The concepts of “security” and “privacy” of medical information (Protected Health Information, or PHI) are closely intertwined. “Security,” as described in the second part of this series, has to do with breaking into medical data (either data at rest, or data in transit) and committing an act of theft. “Privacy,” on the other hand, has to do with permissions, and making sure that only the intended people can have access to PHI.
So, who actually “owns” the medical record? The legal status of medical records “ownership” is that they are the property of those who prepare them, rather than about whom they are concerned. These records are the medico-legal documentation of advice given. Such documentation, created by physicians about patients, is governed by doctor-patient confidentiality, and cannot be discovered by any outside party without consent. HIPAA Privacy Rules govern the steps needed to ensure that this level of confidentiality is protected against theft (security) and against unauthorized viewing (privacy). HIPAA-covered entities (medical professionals and hospitals) are held accountable for ensuring such confidentiality, and can be penalized for violation.
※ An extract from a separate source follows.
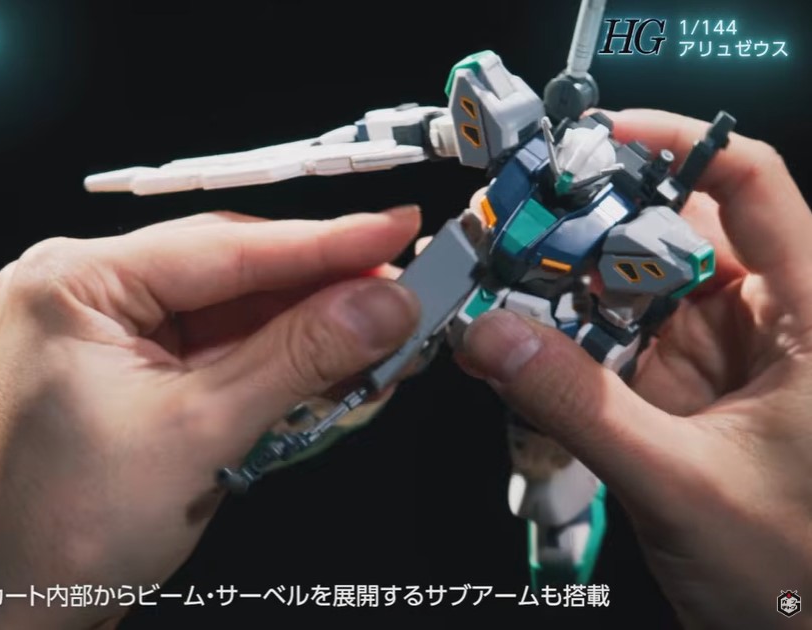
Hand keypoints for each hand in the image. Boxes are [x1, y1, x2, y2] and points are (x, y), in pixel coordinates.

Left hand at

The question of privacy, then, revolves around sharing PHI between professionals in order to coordinate health care – after all, health care is delivered by networks (formal or informal), and data sharing is necessary to deliver best-practices levels of care. In the traditional world of paper charts, record-sharing is accomplished by obtaining consent from the patient (usually a signed document placed in the chart), and then faxing the appropriate pages from the chart to the intended recipient. Hopefully the recipient’s fax number is dialed correctly, since faxing to mistaken parties is a vulnerability for unintended privacy violation using this technology.
When medical data moves from a paper chart to a locally-installed EHR, the organization of medical data across the landscape is not really changed – each practice keeps its own database (the equivalent of its own paper chart rack), and imports/exports copies of clinical data to others according to patient permission (just like with traditional paper records). Such clinical data sharing is often done by printout-and-fax, or by export/import of Continuity of Care Documents (CCDs) if the EHR systems on each end support such functionality.
As technology evolves, new layers of medical data sharing emerge, which challenge the simple traditional “give permission and send a copy” method of ensuring privacy. Health Information Exchanges (HIEs) are emerging regionally and nationally, and are supported by the Office of the National Coordinator (ONC) for health IT. HIEs are intended to be data-exchange platforms between practitioners who might be using different EHR systems (that do not natively “talk” to each other). Only certain types of data are uploaded by an EHR into an HIE – patient demographic information, medication lists, allergies, immunization histories. HIEs, then, function as a sort of evolving “library” of protected health data, where local EHRs feed their data on a patient-permission-granted basis, and can download data (if granted the permission to do so) as needed. The potential impact on quality of care is dramatic.
In addition to being a “library” of shared data, HIEs can serve to assist in public health surveillance. This can range from CDC-based surveillance of the emergence or prevalence of specific diseases, to FDA-based post-market surveys of the use of new medications (and shortening the timeline for identifying problems should they arise). This sort of use of HIE data is de-identified, so that permissions around using PHI are not violated – patient-specific data in HIEs is only used with permission, and used for direct patient care (e.g. downloading into your own EHR your patient’s immunization history).
HIEs, however, are essentially a “bridge technology” that tries to connect a landscape where health data remains segregated into “data silos.” A newer frontier of technology can be seen arising from web-hosted, Internet “cloud”-based EHRs, such as Practice Fusion. In this setting, a single data structure serves all practices everywhere, and local user-permissions determine which subset of that data are delivered as a particular practice’s “charts.” This technology raises the potential to actually share a common chart among multiple non-affiliated practitioners – based upon one physician referring a patient to another for consultation (with the patient’s permission to make the referral), both practices are then allowed access to the shared chart, see each other’s chart notes, view the patient medications, review labs already done (reducing duplication of services), see what imaging has already been accomplished, securely message one another, and even create their own chart-note entries into the common, shared chart.
This “new frontier” of technology, where clinical chart sharing between practices (based on patient permission) occurs across all boundaries of care, makes the Practice Fusion vision an “EHR with a built-in HIE.” Extending this even further – shared EHRs and linkage with Personal Health Records (PHRs) – is beyond the scope of this particular article, and will be addressed subsequently. With good design, as pioneered here, the balance between ensuring security and privacy of PHI on the one hand, and permission-based sharing of clinical information for the betterment of overall health care delivery on the other hand, a truly remarkable technology is being built. The impact on transforming health care is profound.